Senn v. Tile Layers Protective Union
Headline: Court upheld Wisconsin law allowing peaceful picketing and publicity and barred injunctions, letting unions publicly pressure non‑union small contractors and their customers to influence shop unionization.
Holding: The Court ruled that Wisconsin's labor-code provisions permitting peaceful picketing, truthful publicity, and barring injunctions do not violate the Fourteenth Amendment when applied to unions' peaceful efforts to induce a contractor to unionize.
- Allows unions to use peaceful picketing and truthful publicity to influence customers.
- Makes it harder for non‑union small contractors to avoid public pressure to unionize.
- Limits courts' power to issue injunctions against such peaceful labor publicity.
Summary
Background
A small tile contractor in Milwaukee refused to sign a union contract because it would have stopped him from working with his own hands. Local tile unions responded by peacefully picketing his home and carrying banners saying he was “unfair” and urging customers to hire union tile layers. The contractor sued for an injunction to stop the picketing and publicity. Wisconsin trial and supreme courts found the picketing peaceful and lawful under a state labor code that permits publicity and forbids injunctions against such conduct.
Reasoning
The U.S. Supreme Court, speaking through Justice Brandeis, asked whether applying the Wisconsin law in this case violated the Fourteenth Amendment’s protection of liberty or equal treatment. The Court said peaceful picketing and truthful publicity are lawful means of persuasion and speech. The state allowed those methods so long as they involved no violence, fraud, or misrepresentation. Because the unions’ banners and patrols were peaceful and did not falsely state facts, the Court held the statute’s application did not unlawfully take the contractor’s liberty or property or deny equal protection.
Real world impact
The ruling means that, under similar facts, unions may use peaceful picketing and truthful publicity to persuade the public and customers, and courts cannot automatically enjoin that conduct.
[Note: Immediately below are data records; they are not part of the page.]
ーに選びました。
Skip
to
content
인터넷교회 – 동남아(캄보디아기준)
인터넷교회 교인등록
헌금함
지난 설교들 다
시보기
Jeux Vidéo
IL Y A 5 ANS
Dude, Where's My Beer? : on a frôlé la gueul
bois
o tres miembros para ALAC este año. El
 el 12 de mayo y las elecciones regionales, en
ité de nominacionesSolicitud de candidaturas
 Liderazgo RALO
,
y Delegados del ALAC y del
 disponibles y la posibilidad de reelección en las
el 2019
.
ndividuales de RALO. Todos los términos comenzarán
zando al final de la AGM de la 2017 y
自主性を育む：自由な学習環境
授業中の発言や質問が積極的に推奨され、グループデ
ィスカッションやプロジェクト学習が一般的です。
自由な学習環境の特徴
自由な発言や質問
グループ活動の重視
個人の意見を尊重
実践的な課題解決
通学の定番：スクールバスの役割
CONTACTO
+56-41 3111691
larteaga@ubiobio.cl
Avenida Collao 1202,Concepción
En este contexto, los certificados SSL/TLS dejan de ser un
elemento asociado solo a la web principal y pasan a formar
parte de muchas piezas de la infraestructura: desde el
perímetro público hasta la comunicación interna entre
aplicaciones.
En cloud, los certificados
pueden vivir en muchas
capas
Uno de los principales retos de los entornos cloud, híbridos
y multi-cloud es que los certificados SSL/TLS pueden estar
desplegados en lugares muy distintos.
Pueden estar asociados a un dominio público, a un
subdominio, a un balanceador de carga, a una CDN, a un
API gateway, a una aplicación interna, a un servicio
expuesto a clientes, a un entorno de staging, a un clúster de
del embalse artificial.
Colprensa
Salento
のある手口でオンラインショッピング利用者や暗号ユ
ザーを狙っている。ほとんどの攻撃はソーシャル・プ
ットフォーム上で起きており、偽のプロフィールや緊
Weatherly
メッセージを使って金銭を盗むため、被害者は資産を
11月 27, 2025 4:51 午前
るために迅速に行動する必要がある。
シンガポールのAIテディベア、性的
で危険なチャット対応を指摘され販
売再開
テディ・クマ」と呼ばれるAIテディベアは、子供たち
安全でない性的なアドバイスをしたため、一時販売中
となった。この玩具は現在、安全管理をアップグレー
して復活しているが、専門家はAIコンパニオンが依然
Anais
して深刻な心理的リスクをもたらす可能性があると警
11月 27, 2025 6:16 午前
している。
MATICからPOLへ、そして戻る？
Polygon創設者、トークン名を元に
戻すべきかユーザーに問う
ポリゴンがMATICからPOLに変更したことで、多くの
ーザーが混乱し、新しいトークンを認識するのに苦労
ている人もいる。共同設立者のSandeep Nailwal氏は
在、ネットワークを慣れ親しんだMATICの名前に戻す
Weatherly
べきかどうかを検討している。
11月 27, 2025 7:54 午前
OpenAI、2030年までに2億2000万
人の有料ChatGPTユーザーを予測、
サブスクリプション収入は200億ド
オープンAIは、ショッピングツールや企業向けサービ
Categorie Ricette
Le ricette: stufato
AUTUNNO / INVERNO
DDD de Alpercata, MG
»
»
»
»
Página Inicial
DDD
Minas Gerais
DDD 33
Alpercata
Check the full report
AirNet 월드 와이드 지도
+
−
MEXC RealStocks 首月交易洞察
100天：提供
Small non‑union contractors may face public pressure that can divert work to union shops. The decision left questions of state policy and fairness to legislatures and voters rather than the federal Constitution.
Dissents or concurrances
A dissent argued the picketing effectively deprived the contractor of his right to work and that the signs misrepresented facts, saying the statute as applied was arbitrary and violated due process and equal protection.